A Road of a Thousand Years. Part Four. Chapter One
The school greeted him with silence.
The corridors were no longer the same — the walls repainted, notices about English clubs on the board, and the staff room now smelled not only of chalk but also of coffee from a new machine. Everything seemed slightly alien, as if he had returned not home, but to a museum where exhibits were arranged not by memory, but by instruction.
New children sat in the classrooms — different faces, different gazes, different questions. They regarded him with curiosity — and a hint of irony.
“Why do we need Russian, Comrade Teacher? Everyone learns English now.”
“Even an enemy must be known — and understood,” he replied, trying to smile. “But, to be honest, I didn’t start learning Russian because of politics. I learned it because of one person. Because of a teacher who once read poems to us. I learned it even when I was in a labor camp.”
“And what is the most important thing in a language?” asked a girl by the window.
“The most important thing is not the language,” he said. “The most important thing is what the author feels. The most important thing is what you want to say when all words have already been spoken.”
He opened an old, tattered book, the very one Mei Lin had once held in her hands. Turning the pages, he suddenly felt time contracting, as if no time at all separated the past from the present.
“I want to read you some poems,” he said. “My teacher once read them to us. Perhaps you won’t understand all the words, but maybe you will understand the essence.”
He began to read. His voice was calm, but in every word sounded the memory of what had been lost, of what could not be returned. Outside the window, rain was falling, and drops trickled down the glass like lines that cannot be erased.
A sleep broken by a blast,
Someone’s death, someone’s gasp
— Repeats again…
Burnt flesh, and the earth, like a swing,
— Is swaying…
No retreat, and no forgetting,
— It remains…
He read, and the classroom was quiet. Even those who usually whispered were now listening without interrupting. He closed the book, looked at the students — and suddenly saw something familiar in their eyes: expectation, longing, hope.

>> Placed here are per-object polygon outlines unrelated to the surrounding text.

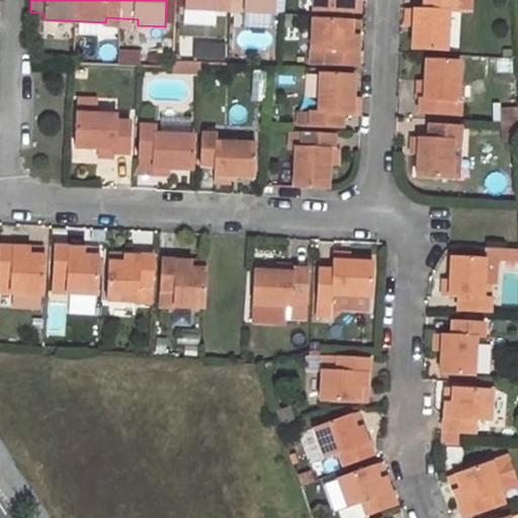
[(186,0),(186,10),(241,12),(275,14),(275,0),(186,0)]
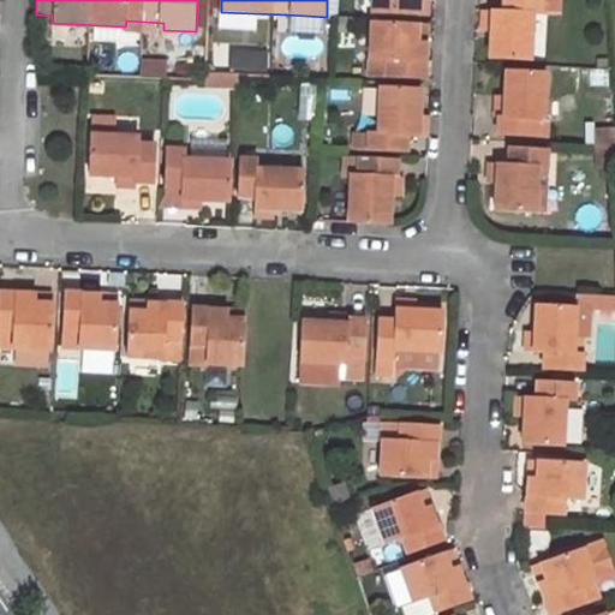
[(370,0),(370,13),(418,16),(418,0),(370,0)]
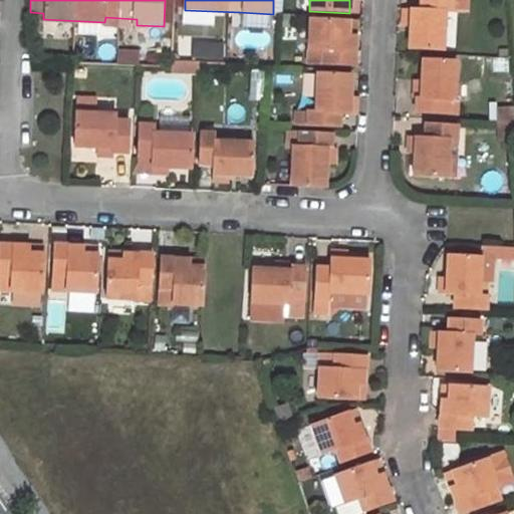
[(442,48),(443,9),(452,9),(464,10),(463,0),(419,0),(420,9),(409,8),(408,48),(442,48)]
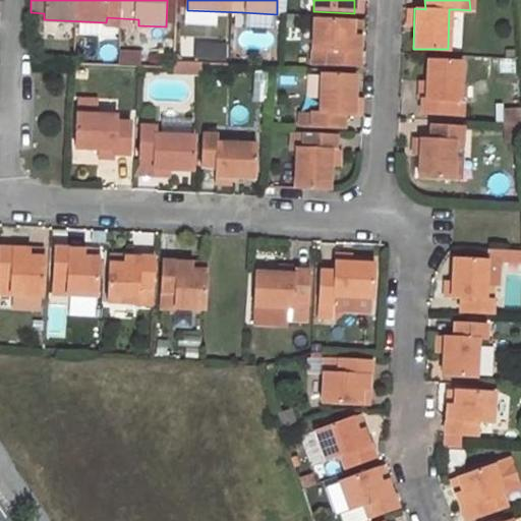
[(241,24),(277,26),(277,25),(277,14),(242,12),(241,24)]
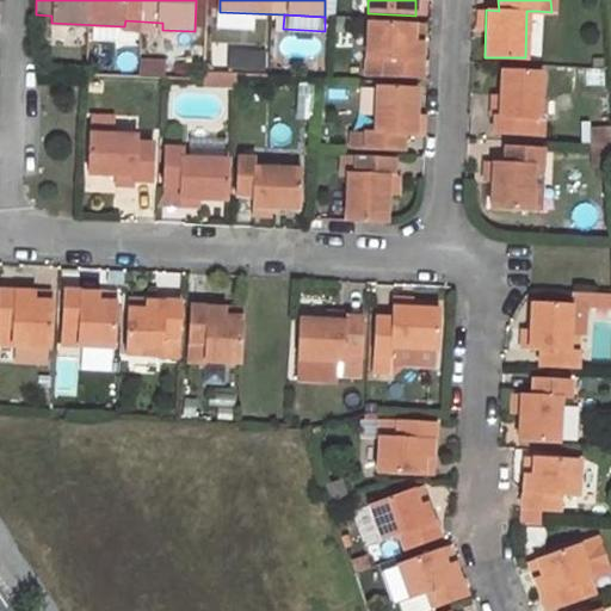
[(216,17),(216,30),(253,30),(253,17),(216,17)]
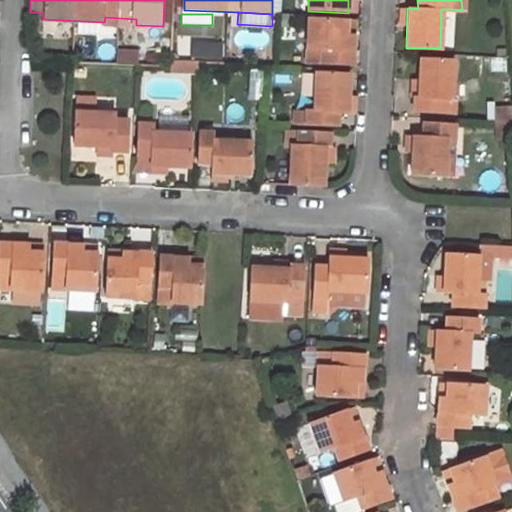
[(348,22),(324,21),(307,21),(306,51),(322,51),(321,65),(353,65),(355,38),(347,38),(348,22)]
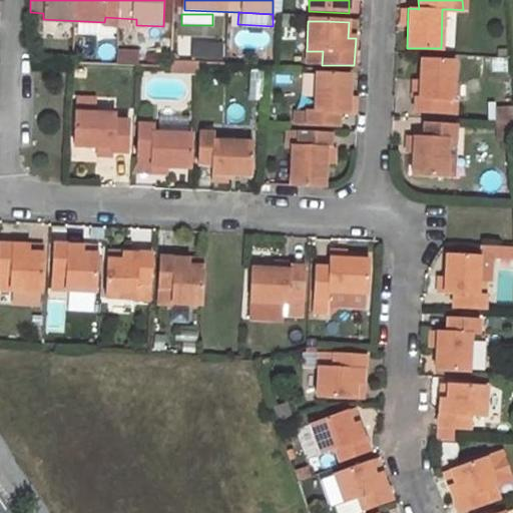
[(166,36),(165,54),(174,55),(175,36),(166,36)]
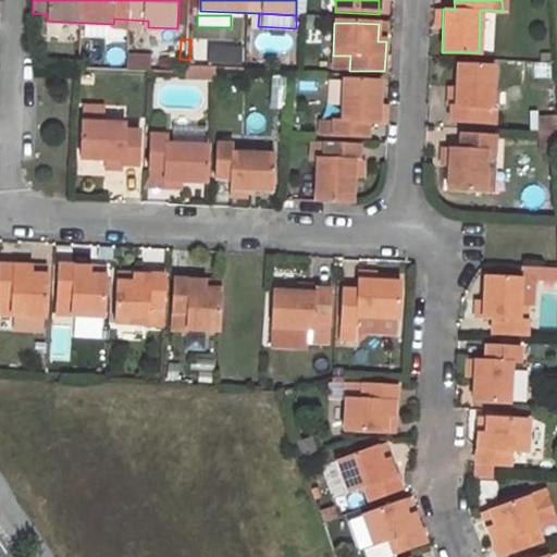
[(458,64),(457,87),(457,102),(452,102),(452,121),(485,122),(485,106),(492,106),(493,65),(458,64)]
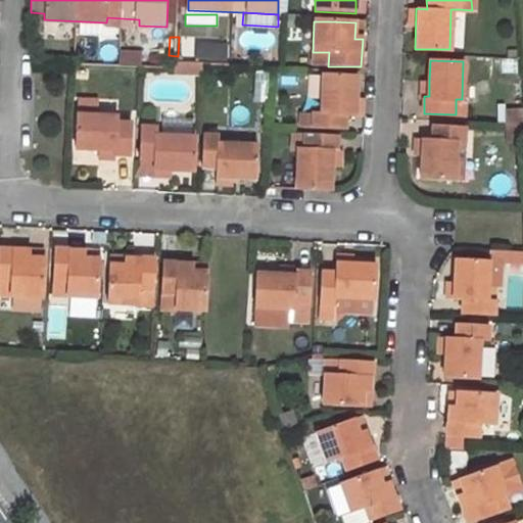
[(322,73),(320,112),(312,112),(298,111),(298,125),(344,128),(345,113),(354,114),(357,75),(322,73)]
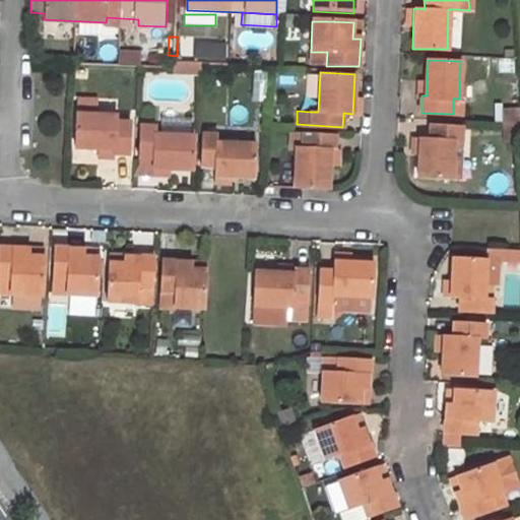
[(427,81),(419,81),(418,95),(421,95),(427,95),(427,81)]
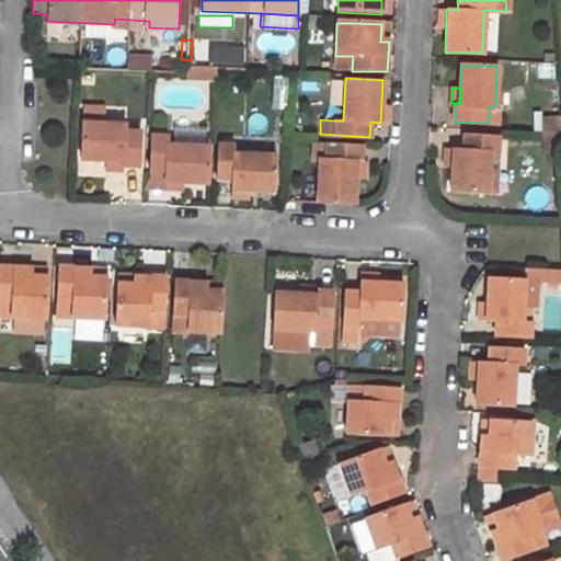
[(84,106),(83,123),(102,124),(103,107),(84,106)]
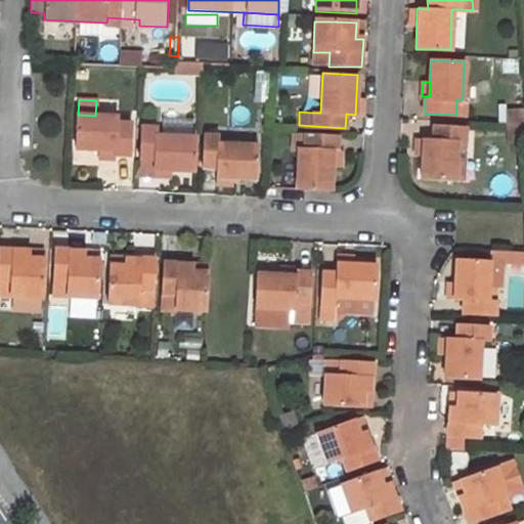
[(503,126),(521,126),(519,110),(504,108),(503,126)]
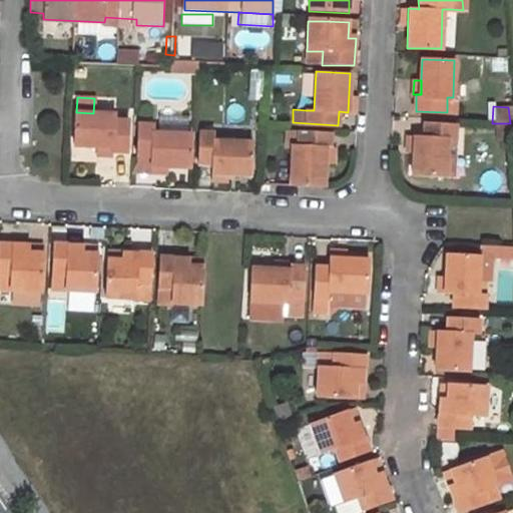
[(75,145),(112,147),(112,151),(127,152),(129,120),(113,119),(113,113),(93,113),(76,112),(75,145)]
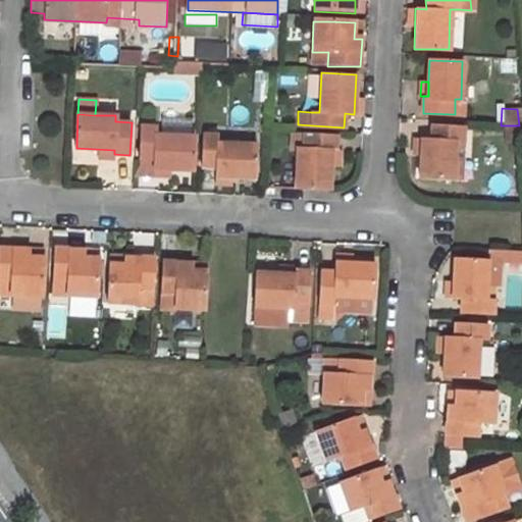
[(421,154),(420,177),(456,179),(456,140),(464,140),(465,125),(432,124),(431,138),(422,138),(421,154)]
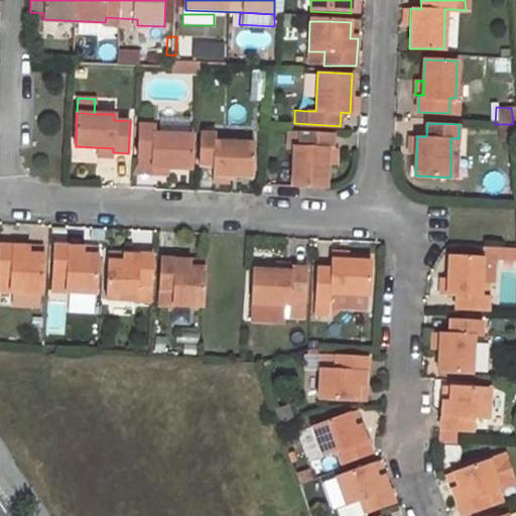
[(194,135),(152,133),(152,125),(139,124),(137,155),(151,157),(150,166),(191,168),(194,135)]
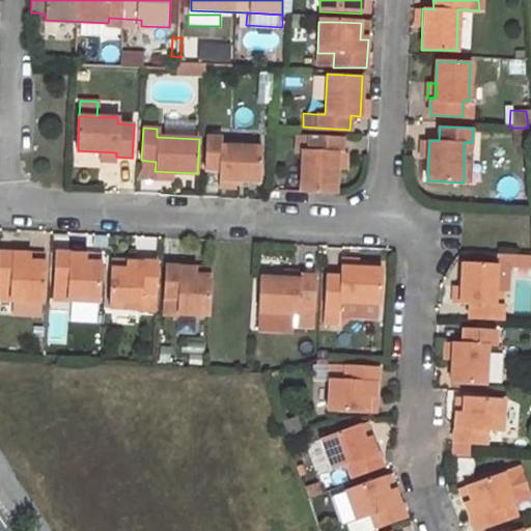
[(509,144),(529,145),(528,128),(509,128),(509,144)]
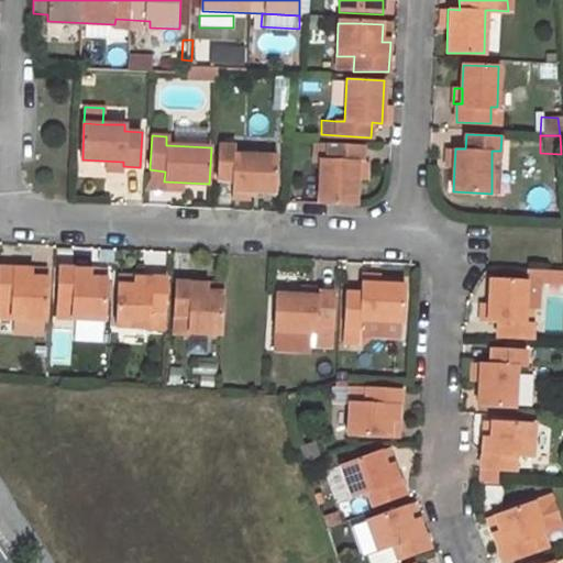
[(283,155),(240,153),(240,144),(224,143),(223,180),(239,181),(239,190),(257,191),(282,191),(283,155)]
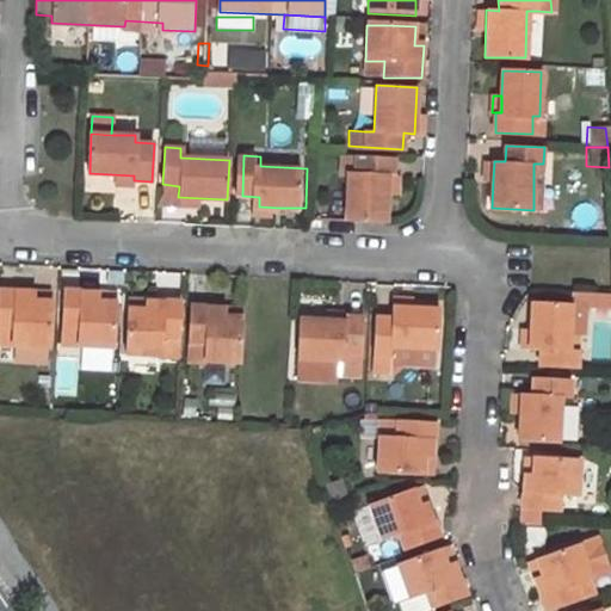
[(386,224),(389,177),(394,177),(395,159),(351,156),(345,222),(386,224)]
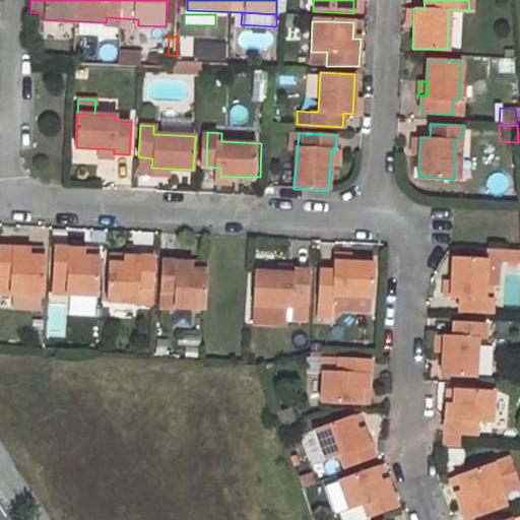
[(419,153),(420,137),(412,137),(411,153),(419,153)]
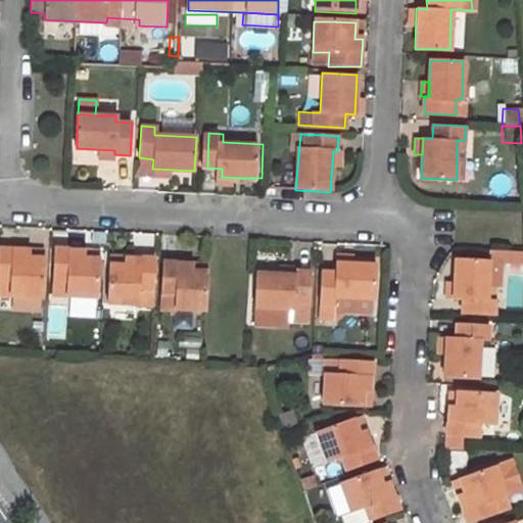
[(0,285),(42,289),(43,252),(28,252),(28,243),(0,241),(0,285)]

In that moment, something changed in the classroom. Someone awkwardly dropped a book — and this sound rang out so sharply that everyone flinched, as if waking from a long dream. But no one laughed, no one said a word. Even when the bell rang, announcing the end of the lesson, the students sat silently for some time, not getting up, as if they did not want to let go of what they had just heard.
It had all happened already: this classroom, this sunset, and even his loneliness, which no longer seemed personal, but part of some ancient, inexorable history.
He knew that all of this was predestined: his departure, the school’s vanishing, and even this evening, with the sun setting as if bidding farewell not only to him but to everything that had ever been here.
And many years later, sitting in the emptied old school, he remembered the day when he saw her for the last time.